**Task to carry out:**
Give the records below again, word for word. No pictures belong in the copy.

Extracted page text data:

● ● ● ●

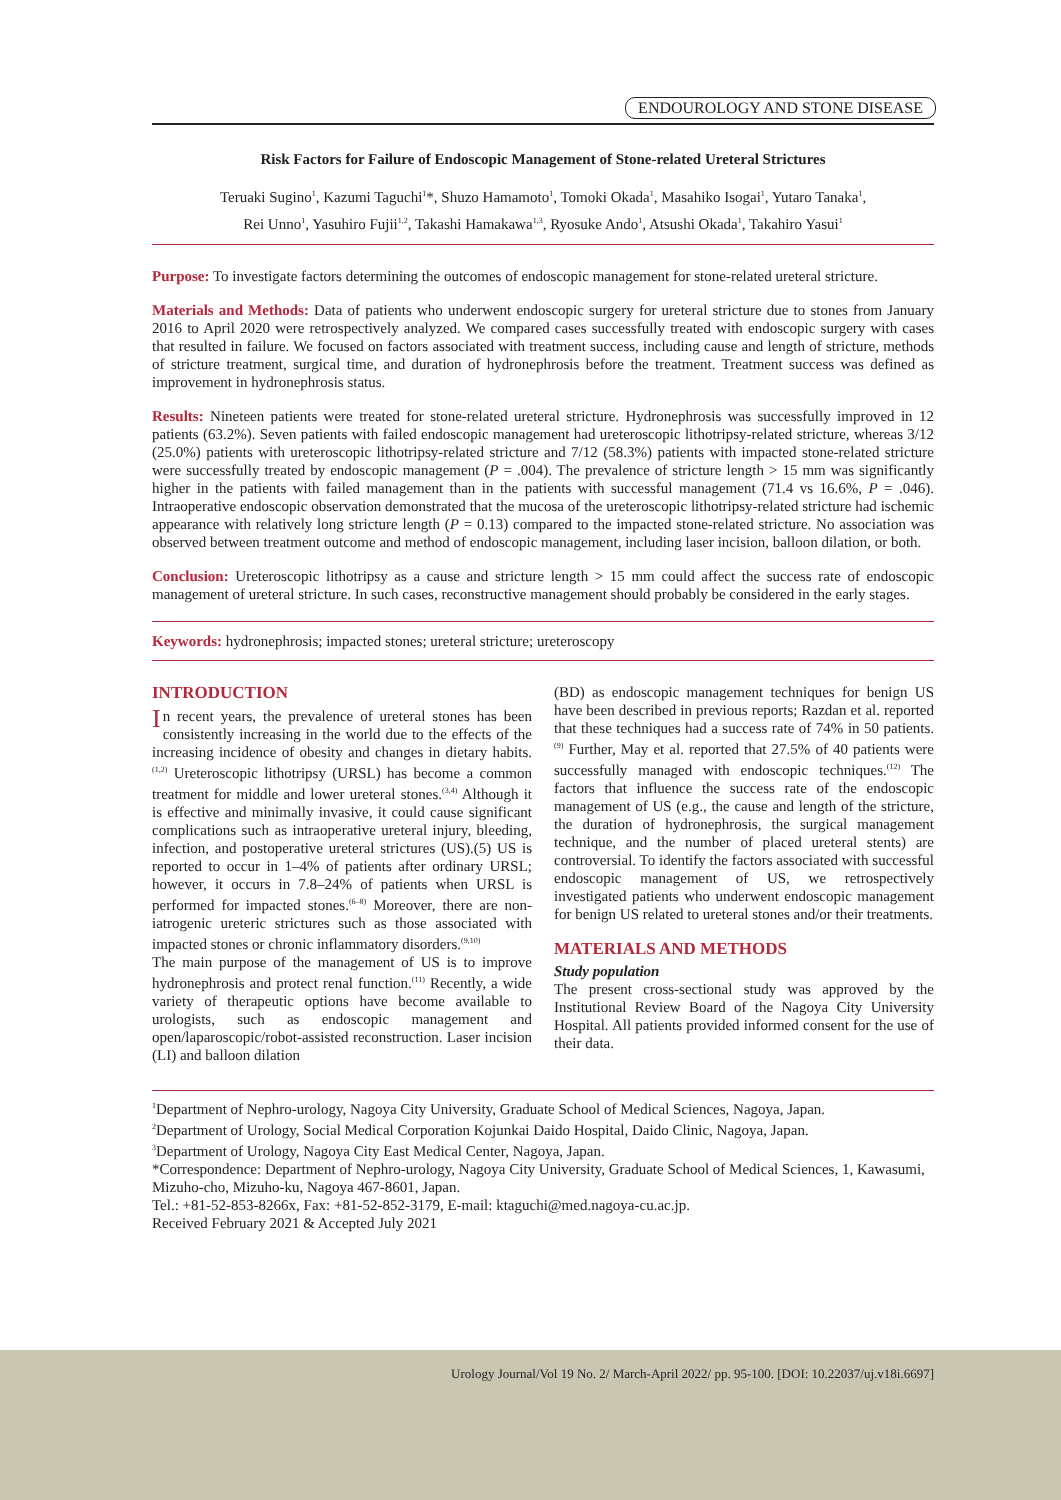ENDOUROLOGY AND STONE DISEASE
Risk Factors for Failure of Endoscopic Management of Stone-related Ureteral Strictures
Teruaki Sugino<sup>1</sup>, Kazumi Taguchi<sup>1</sup>*, Shuzo Hamamoto<sup>1</sup>, Tomoki Okada<sup>1</sup>, Masahiko Isogai<sup>1</sup>, Yutaro Tanaka<sup>1</sup>,
Rei Unno<sup>1</sup>, Yasuhiro Fujii<sup>1,2</sup>, Takashi Hamakawa<sup>1,3</sup>, Ryosuke Ando<sup>1</sup>, Atsushi Okada<sup>1</sup>, Takahiro Yasui<sup>1</sup>
Purpose: To investigate factors determining the outcomes of endoscopic management for stone-related ureteral stricture.
Materials and Methods: Data of patients who underwent endoscopic surgery for ureteral stricture due to stones from January 2016 to April 2020 were retrospectively analyzed. We compared cases successfully treated with endoscopic surgery with cases that resulted in failure. We focused on factors associated with treatment success, including cause and length of stricture, methods of stricture treatment, surgical time, and duration of hydronephrosis before the treatment. Treatment success was defined as improvement in hydronephrosis status.
Results: Nineteen patients were treated for stone-related ureteral stricture. Hydronephrosis was successfully improved in 12 patients (63.2%). Seven patients with failed endoscopic management had ureteroscopic lithotripsy-related stricture, whereas 3/12 (25.0%) patients with ureteroscopic lithotripsy-related stricture and 7/12 (58.3%) patients with impacted stone-related stricture were successfully treated by endoscopic management (P = .004). The prevalence of stricture length > 15 mm was significantly higher in the patients with failed management than in the patients with successful management (71.4 vs 16.6%, P = .046). Intraoperative endoscopic observation demonstrated that the mucosa of the ureteroscopic lithotripsy-related stricture had ischemic appearance with relatively long stricture length (P = 0.13) compared to the impacted stone-related stricture. No association was observed between treatment outcome and method of endoscopic management, including laser incision, balloon dilation, or both.
Conclusion: Ureteroscopic lithotripsy as a cause and stricture length > 15 mm could affect the success rate of endoscopic management of ureteral stricture. In such cases, reconstructive management should probably be considered in the early stages.
Keywords: hydronephrosis; impacted stones; ureteral stricture; ureteroscopy
INTRODUCTION
In recent years, the prevalence of ureteral stones has been consistently increasing in the world due to the effects of the increasing incidence of obesity and changes in dietary habits.<sup>(1,2)</sup> Ureteroscopic lithotripsy (URSL) has become a common treatment for middle and lower ureteral stones.<sup>(3,4)</sup> Although it is effective and minimally invasive, it could cause significant complications such as intraoperative ureteral injury, bleeding, infection, and postoperative ureteral strictures (US).(5) US is reported to occur in 1–4% of patients after ordinary URSL; however, it occurs in 7.8–24% of patients when URSL is performed for impacted stones.<sup>(6–8)</sup> Moreover, there are non-iatrogenic ureteric strictures such as those associated with impacted stones or chronic inflammatory disorders.<sup>(9,10)</sup>
The main purpose of the management of US is to improve hydronephrosis and protect renal function.<sup>(11)</sup> Recently, a wide variety of therapeutic options have become available to urologists, such as endoscopic management and open/laparoscopic/robot-assisted reconstruction. Laser incision (LI) and balloon dilation
(BD) as endoscopic management techniques for benign US have been described in previous reports; Razdan et al. reported that these techniques had a success rate of 74% in 50 patients.<sup>(9)</sup> Further, May et al. reported that 27.5% of 40 patients were successfully managed with endoscopic techniques.<sup>(12)</sup> The factors that influence the success rate of the endoscopic management of US (e.g., the cause and length of the stricture, the duration of hydronephrosis, the surgical management technique, and the number of placed ureteral stents) are controversial. To identify the factors associated with successful endoscopic management of US, we retrospectively investigated patients who underwent endoscopic management for benign US related to ureteral stones and/or their treatments.
MATERIALS AND METHODS
Study population
The present cross-sectional study was approved by the Institutional Review Board of the Nagoya City University Hospital. All patients provided informed consent for the use of their data.
<sup>1</sup> Department of Nephro-urology, Nagoya City University, Graduate School of Medical Sciences, Nagoya, Japan.
<sup>2</sup> Department of Urology, Social Medical Corporation Kojunkai Daido Hospital, Daido Clinic, Nagoya, Japan.
<sup>3</sup> Department of Urology, Nagoya City East Medical Center, Nagoya, Japan.
*Correspondence: Department of Nephro-urology, Nagoya City University, Graduate School of Medical Sciences, 1, Kawasumi, Mizuho-cho, Mizuho-ku, Nagoya 467-8601, Japan.
Tel.: +81-52-853-8266x, Fax: +81-52-852-3179, E-mail: ktaguchi@med.nagoya-cu.ac.jp.
Received February 2021 & Accepted July 2021
Urology Journal/Vol 19 No. 2/ March-April 2022/ pp. 95-100. [DOI: 10.22037/uj.v18i.6697]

● ● ● ●

**Problem solution:**
ENDOUROLOGY AND STONE DISEASE
Risk Factors for Failure of Endoscopic Management of Stone-related Ureteral Strictures
Teruaki Sugino<sup>1</sup>, Kazumi Taguchi<sup>1</sup>*, Shuzo Hamamoto<sup>1</sup>, Tomoki Okada<sup>1</sup>, Masahiko Isogai<sup>1</sup>, Yutaro Tanaka<sup>1</sup>,
Rei Unno<sup>1</sup>, Yasuhiro Fujii<sup>1,2</sup>, Takashi Hamakawa<sup>1,3</sup>, Ryosuke Ando<sup>1</sup>, Atsushi Okada<sup>1</sup>, Takahiro Yasui<sup>1</sup>
Purpose: To investigate factors determining the outcomes of endoscopic management for stone-related ureteral stricture.
Materials and Methods: Data of patients who underwent endoscopic surgery for ureteral stricture due to stones from January 2016 to April 2020 were retrospectively analyzed. We compared cases successfully treated with endoscopic surgery with cases that resulted in failure. We focused on factors associated with treatment success, including cause and length of stricture, methods of stricture treatment, surgical time, and duration of hydronephrosis before the treatment. Treatment success was defined as improvement in hydronephrosis status.
Results: Nineteen patients were treated for stone-related ureteral stricture. Hydronephrosis was successfully improved in 12 patients (63.2%). Seven patients with failed endoscopic management had ureteroscopic lithotripsy-related stricture, whereas 3/12 (25.0%) patients with ureteroscopic lithotripsy-related stricture and 7/12 (58.3%) patients with impacted stone-related stricture were successfully treated by endoscopic management (P = .004). The prevalence of stricture length > 15 mm was significantly higher in the patients with failed management than in the patients with successful management (71.4 vs 16.6%, P = .046). Intraoperative endoscopic observation demonstrated that the mucosa of the ureteroscopic lithotripsy-related stricture had ischemic appearance with relatively long stricture length (P = 0.13) compared to the impacted stone-related stricture. No association was observed between treatment outcome and method of endoscopic management, including laser incision, balloon dilation, or both.
Conclusion: Ureteroscopic lithotripsy as a cause and stricture length > 15 mm could affect the success rate of endoscopic management of ureteral stricture. In such cases, reconstructive management should probably be considered in the early stages.
Keywords: hydronephrosis; impacted stones; ureteral stricture; ureteroscopy
INTRODUCTION
In recent years, the prevalence of ureteral stones has been consistently increasing in the world due to the effects of the increasing incidence of obesity and changes in dietary habits.<sup>(1,2)</sup> Ureteroscopic lithotripsy (URSL) has become a common treatment for middle and lower ureteral stones.<sup>(3,4)</sup> Although it is effective and minimally invasive, it could cause significant complications such as intraoperative ureteral injury, bleeding, infection, and postoperative ureteral strictures (US).(5) US is reported to occur in 1–4% of patients after ordinary URSL; however, it occurs in 7.8–24% of patients when URSL is performed for impacted stones.<sup>(6–8)</sup> Moreover, there are non-iatrogenic ureteric strictures such as those associated with impacted stones or chronic inflammatory disorders.<sup>(9,10)</sup>
The main purpose of the management of US is to improve hydronephrosis and protect renal function.<sup>(11)</sup> Recently, a wide variety of therapeutic options have become available to urologists, such as endoscopic management and open/laparoscopic/robot-assisted reconstruction. Laser incision (LI) and balloon dilation
(BD) as endoscopic management techniques for benign US have been described in previous reports; Razdan et al. reported that these techniques had a success rate of 74% in 50 patients.<sup>(9)</sup> Further, May et al. reported that 27.5% of 40 patients were successfully managed with endoscopic techniques.<sup>(12)</sup> The factors that influence the success rate of the endoscopic management of US (e.g., the cause and length of the stricture, the duration of hydronephrosis, the surgical management technique, and the number of placed ureteral stents) are controversial. To identify the factors associated with successful endoscopic management of US, we retrospectively investigated patients who underwent endoscopic management for benign US related to ureteral stones and/or their treatments.
MATERIALS AND METHODS
Study population
The present cross-sectional study was approved by the Institutional Review Board of the Nagoya City University Hospital. All patients provided informed consent for the use of their data.
<sup>1</sup> Department of Nephro-urology, Nagoya City University, Graduate School of Medical Sciences, Nagoya, Japan.
<sup>2</sup> Department of Urology, Social Medical Corporation Kojunkai Daido Hospital, Daido Clinic, Nagoya, Japan.
<sup>3</sup> Department of Urology, Nagoya City East Medical Center, Nagoya, Japan.
*Correspondence: Department of Nephro-urology, Nagoya City University, Graduate School of Medical Sciences, 1, Kawasumi, Mizuho-cho, Mizuho-ku, Nagoya 467-8601, Japan.
Tel.: +81-52-853-8266x, Fax: +81-52-852-3179, E-mail: ktaguchi@med.nagoya-cu.ac.jp.
Received February 2021 & Accepted July 2021
Urology Journal/Vol 19 No. 2/ March-April 2022/ pp. 95-100. [DOI: 10.22037/uj.v18i.6697]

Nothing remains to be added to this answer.